» **問題の説明**
退職金共済について述べた文章を、その最後の文の後から引き継いで書き進めること。

» **ページ抜粋**
勤務先に独自の退職金制度がなくても、会社が中退共や特退共などに加入している場合は、退職時に退職金を受けとれます。これらの退職金共済では、どのくらいの金額をいつもらえるのでしょうか。本記事では公的な退職金共済について、支給額の決まり方や目安、受け取るまでの流れをご紹介します。
目次
退職金共済でいくらもらえるかは、事業主が支払う掛金や納付月数、退職金の受け取り方によって変わります。中小企業退職金共済(中退共)の一時金を例に挙げると、掛金月額5,000円・納付月数60ヵ月では30万6,656円、掛金月額1万円・納付月数120ヵ月では128万8,308円が支給されます。
分割払いを選ぶ場合は、退職金に分割支給率を乗じた金額が上乗せされるため、一時金よりも多くの金額を受け取れます。基本的には掛金・納付月数・分割回数が多いほど退職金も増えますが、実際の受け取り方はライフプランや資産状況に合わせて選ぶことが重要です。
通常、中退共の退職金は申請から約4週間後にもらえます。ただし、事業所からの納付方法によっては掛金の確認に時間がかかるため、申請から2ヵ月以上かかる可能性もあります。
支給額は、固定的に計算される基本退職金と上積み分の付加退職金を合計した金額です。基本的には納付月数(加入月数)が長いほど有利ですが、23ヵ月以下の場合は支給額が掛金納付総額を下回り、11ヵ月以下の場合は退職金自体が支給されません。
ここからは基本退職金と付加退職金に分けて、具体的な計算方法や仕組みをご紹介します。
退職金共済でいくらもらえるかは、掛金と納付月数で計算される基本退職金に大きく左右されます。原則として、基本退職金は利回りが1.0%(※)となるように設計されており、掛金と納付月数に比例して増えていきます。
仮に、22歳で入社した人が60歳で退職するケースを想定すると、掛金月額5,000円では278万2,350円、掛金月額1万円では556万4,700円の基本退職金を受け取れます。
(※)法令によって予定運用利回りが変わる可能性もある。
付加退職金は、運用収入の状況などに応じて支払われる退職金です。年度ごとに支給率が変わり、「各年度の支給率×支給率の年度に退職した場合の基本退職金」を退職時まで合計して計算されます。
各年度の支給率については、厚生労働大臣が運用収入の見込額などから決めています。参考として、以下では1992年度からの支給率を紹介します。
※下記は2023年度までのデータ。記載がない年度の支給率は0。

[データセットの記録]
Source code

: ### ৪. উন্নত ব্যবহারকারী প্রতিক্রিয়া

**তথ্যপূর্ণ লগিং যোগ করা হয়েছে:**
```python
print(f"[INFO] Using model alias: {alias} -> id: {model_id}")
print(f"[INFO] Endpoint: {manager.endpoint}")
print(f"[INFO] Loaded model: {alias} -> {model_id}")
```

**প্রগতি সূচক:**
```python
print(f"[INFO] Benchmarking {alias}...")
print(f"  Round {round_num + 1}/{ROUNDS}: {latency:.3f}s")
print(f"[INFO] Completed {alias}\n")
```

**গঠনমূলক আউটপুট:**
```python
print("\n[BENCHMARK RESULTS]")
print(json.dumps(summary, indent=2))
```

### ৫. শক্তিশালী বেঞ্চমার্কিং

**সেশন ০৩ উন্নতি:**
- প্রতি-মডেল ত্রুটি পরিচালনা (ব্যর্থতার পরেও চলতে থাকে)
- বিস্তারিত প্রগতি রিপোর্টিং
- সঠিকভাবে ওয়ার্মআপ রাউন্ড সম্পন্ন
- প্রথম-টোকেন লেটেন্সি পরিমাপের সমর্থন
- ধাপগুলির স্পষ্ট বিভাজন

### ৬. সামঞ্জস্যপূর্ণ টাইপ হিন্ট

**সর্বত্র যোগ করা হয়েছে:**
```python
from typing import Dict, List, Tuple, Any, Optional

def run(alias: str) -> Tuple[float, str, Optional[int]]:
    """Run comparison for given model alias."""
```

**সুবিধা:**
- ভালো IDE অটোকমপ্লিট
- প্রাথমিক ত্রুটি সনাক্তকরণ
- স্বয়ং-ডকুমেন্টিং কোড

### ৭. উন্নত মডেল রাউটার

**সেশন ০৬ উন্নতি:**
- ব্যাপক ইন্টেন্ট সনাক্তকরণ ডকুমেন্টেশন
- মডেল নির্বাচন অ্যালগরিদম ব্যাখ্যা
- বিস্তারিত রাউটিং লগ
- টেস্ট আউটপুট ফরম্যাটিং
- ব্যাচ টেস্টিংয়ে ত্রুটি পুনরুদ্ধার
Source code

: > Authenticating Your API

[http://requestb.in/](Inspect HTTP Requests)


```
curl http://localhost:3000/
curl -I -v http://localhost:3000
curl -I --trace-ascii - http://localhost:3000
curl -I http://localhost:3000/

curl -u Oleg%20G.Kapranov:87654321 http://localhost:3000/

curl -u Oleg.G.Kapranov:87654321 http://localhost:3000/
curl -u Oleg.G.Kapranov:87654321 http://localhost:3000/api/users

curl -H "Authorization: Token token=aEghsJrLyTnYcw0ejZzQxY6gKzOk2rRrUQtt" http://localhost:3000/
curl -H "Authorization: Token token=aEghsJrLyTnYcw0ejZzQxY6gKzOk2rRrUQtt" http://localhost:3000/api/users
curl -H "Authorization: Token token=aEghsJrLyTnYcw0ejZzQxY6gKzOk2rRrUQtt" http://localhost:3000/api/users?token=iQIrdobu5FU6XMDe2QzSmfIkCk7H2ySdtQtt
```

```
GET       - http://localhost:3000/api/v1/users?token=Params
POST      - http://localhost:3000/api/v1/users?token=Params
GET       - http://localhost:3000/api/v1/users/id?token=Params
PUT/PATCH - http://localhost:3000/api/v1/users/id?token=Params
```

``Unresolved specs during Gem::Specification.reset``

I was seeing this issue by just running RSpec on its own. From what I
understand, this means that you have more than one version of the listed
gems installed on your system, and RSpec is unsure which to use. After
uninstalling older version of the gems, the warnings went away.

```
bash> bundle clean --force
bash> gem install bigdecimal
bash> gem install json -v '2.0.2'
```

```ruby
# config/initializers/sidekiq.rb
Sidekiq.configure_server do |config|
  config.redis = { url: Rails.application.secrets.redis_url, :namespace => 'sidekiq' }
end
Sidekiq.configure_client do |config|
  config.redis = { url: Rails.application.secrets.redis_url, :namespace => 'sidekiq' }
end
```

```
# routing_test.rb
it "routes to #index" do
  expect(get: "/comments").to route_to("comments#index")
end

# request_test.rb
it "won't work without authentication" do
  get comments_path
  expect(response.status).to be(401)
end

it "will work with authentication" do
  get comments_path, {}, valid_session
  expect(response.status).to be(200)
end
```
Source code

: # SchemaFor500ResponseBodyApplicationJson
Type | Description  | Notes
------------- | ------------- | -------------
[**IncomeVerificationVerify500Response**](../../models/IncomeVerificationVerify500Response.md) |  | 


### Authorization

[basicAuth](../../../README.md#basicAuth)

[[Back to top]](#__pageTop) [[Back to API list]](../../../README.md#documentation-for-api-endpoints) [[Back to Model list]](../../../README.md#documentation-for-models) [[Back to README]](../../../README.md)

» **解答欄**
年度 | 付加退職金の支給率 |
---|---|
1992年度 | 0.01309 |
1993年度 | 0.0015 |
2004年度 | 0.00233 |
2005年度 | 0.00602 |
2006年度 | 0.0214 |
2014年度 | 0.0182 |
2015年度 | 0.0216 |
2018年度 | 0.0044 |
2021年度 | 0.0142 |
(参考:中小企業退職金共済事業本部「退職金|制度について|加入をご検討中の方(制度について知りたい)」)
たとえば、2018年度に入社した人が2021年度に退職した場合の付加退職金は次の式によって計算されます。
<付加退職金の計算式>
(2018年度の基本退職金×0.0044)+(2021年度の基本退職金×0.0142)=付加退職金
支給率が0の年度については、付加退職金が加算されることはありません。
中退共の退職金は、「一時金払い」「分割払い」から受け取り方を選べます。
一時金払いは、退職時点での基本退職金と付加退職金をまとめて受け取る方法です。支給された金額は退職手当等とみなされるため、以下の退職所得控除が適用されます。
<退職所得の計算式>
(源泉徴収前の退職金-退職所得控除額)×1/2=その年の退職所得
加入年数 | 退職所得控除額 |
---|---|
20年以下 | 40万円×加入年数 |
20年超 | 800万円+70万円×(加入年数-20年) |
(参考:国税庁「No.1420 退職金を受け取ったとき(退職所得)|国税庁」)
分割払いは、5年間または10年間に分けて退職金を受け取る方法です。全額分割払いと一部分割払い(一時金との併用)があり、いずれの受け取り方でも「退職金×分割支給率」の式で支給額が計算されます。
分割払いの対象額と分割支給率については、以下の通りです。
支払い期間(回数) | 5年間(20回) | 10年間(40回) |
---|---|---|
全額分割払いの対象 | 80万円 | 150万円 |
一部分割払いの対象 | 総額で100万円以上 | 総額で170万円以上 |
分割支給率 | 51/1,000+厚生労働大臣が定める率 | 26/1,000+厚生労働大臣が定める率 |
(※上記の総額は一時金を含めた金額)
退職金を分割払いで受け取れるのは、支給総額が上記の条件を満たしており、かつ退職日時点で60歳以上の人のみです。なお、分割支給率は運用収入の状況や法令などの影響を受けるため、年度によって変わる可能性があります。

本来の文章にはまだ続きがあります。